BERAU TERKINI – Upaya islah atau langkah damai para elit Partai Persatuan Pembangunan (PPP) berujung manis setelah bersitegang dalam Muktamar X di Ancol, Jakarta, akhir September 2025.

Kini, para kader sudah saling sepakat memberikan mandat kursi Ketua Umum PPP 2025-2030 kembali dijabat Muhammad Mardiono. Lalu, Agus Suparmanto menjabat Wakil Ketua Umum.

Ketua DPW PPP Kaltim, Gamalis, menyebut, pertikaian saat pemilihan merupakan bagian dari dinamika organisasi.

Perbedaan pendapat dan pandangan dalam membangun partai menjadi hal lumrah, meski hal itu tetap disayangkan. 

Walaupun, saat ini semua kader telah rukun kembali dan berkomitmen mengembalikan era kejayaan PPP.

“Islah kami tempuh untuk menyatukan kembali persatuan kader di partai,” ujarnya.

Dia menggambarkan, PPP bukan partai dengan satu kepemimpinan tunggal. Sebab, kekuasaan di dalam partai idealnya milik kader yang telah menempuh pendidikan partai.

Sehingga, dinamika politik tersebut dinilai wajar karena setiap individu kader memiliki hak setara dalam menentukan arah perjuangan partai.

“Jadi wajar berdinamika seperti itu,” kata pria yang juga Wakil Bupati Berau itu.

Oleh karenanya, dia tak heran jika terdapat selisih pendapat dalam hasil musyawarah yang disepakati saat rapat kerja wilayah (Rakerwil), persis sepekan sebelum Muktamar.

Dalam pertemuan itu, sejatinya Kaltim bulat mendukung Agus Suparmanto yang jadi lawan Mardiono di Muktamar.

Kendati terdapat kesepakatan, menurutnya politik yang dinamis tak dapat mengikat sikap kader di dalam internal.

“Tapi kalau soal kemenangan partai, itu sudah utuh jadi komitmen bersama,” tuturnya.

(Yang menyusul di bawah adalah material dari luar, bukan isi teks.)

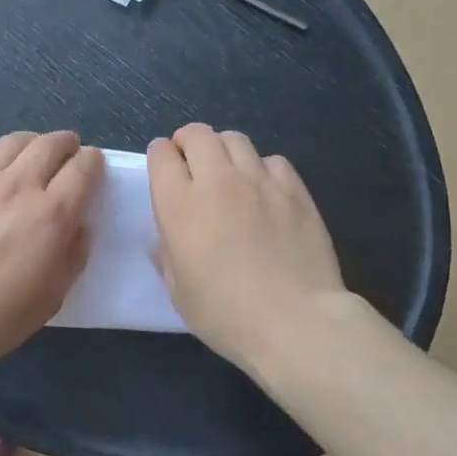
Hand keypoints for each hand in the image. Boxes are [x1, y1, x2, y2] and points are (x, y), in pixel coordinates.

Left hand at [0, 130, 103, 377]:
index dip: (93, 162)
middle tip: (68, 150)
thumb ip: (72, 255)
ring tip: (32, 151)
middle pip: (49, 145)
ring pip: (12, 142)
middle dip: (66, 143)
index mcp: (52, 214)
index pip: (83, 168)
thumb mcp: (52, 297)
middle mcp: (18, 186)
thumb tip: (78, 226)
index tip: (93, 166)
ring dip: (31, 142)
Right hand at [148, 124, 345, 368]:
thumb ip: (168, 256)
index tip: (164, 171)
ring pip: (235, 139)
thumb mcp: (179, 293)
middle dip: (188, 142)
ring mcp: (260, 181)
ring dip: (223, 150)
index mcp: (180, 205)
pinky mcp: (295, 189)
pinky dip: (262, 168)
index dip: (160, 157)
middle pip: (197, 134)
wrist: (296, 322)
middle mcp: (217, 181)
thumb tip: (167, 240)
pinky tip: (265, 192)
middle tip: (191, 164)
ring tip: (228, 173)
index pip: (161, 154)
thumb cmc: (227, 315)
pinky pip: (273, 160)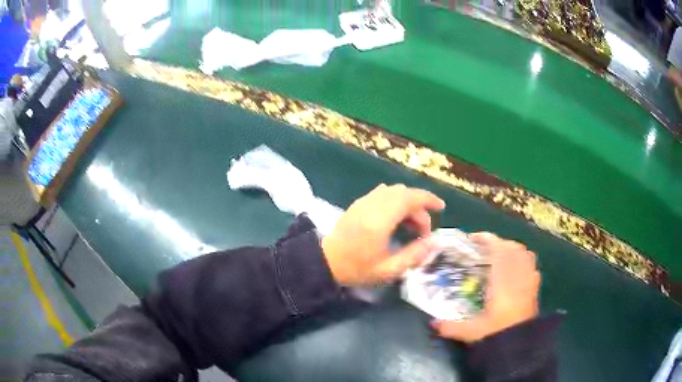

Gamalis membeberkan, kesepakatan penentuan ketua umum PPP digelar secara daring. Pertemuan melalui aplikasi zoom meeting itu menyepakati untuk mengambil tiga perwakilan dari masing-masing kubu untuk mengisi posisi inti DPP PPP.

“Islah ini memang yang kami harapkan,” ujarnya.

Dirinya juga membeberkan terdapat rekomendasi serius yang disampaikan oleh semua daerah dari absennya kader PPP yang duduk di Senayan.

Menurutnya, terdapat anomali dari keterisian suara di daerah hingga pusat yang tak berada dalam satu akumulasi.

Dirinya menyebut “tusuk sate” sebagai istilah untuk menggambarkan kondisi yang seharusnya PPP bisa duduk di senayan dengan jumlah suara sebanyak 5 juta pemilih.

“Tapi ini menjadi catatan untuk kami agar bisa bekerja sama ke depan demi memenangkan PPP,” ucapnya.

Dia berkomitmen untuk terus menjaga eksistensi PPP di Bumi Borneo dengan memastikan keterwakilan masyarakat dari kader Partai Kakbah, baik di eksekutif maupun legislatif.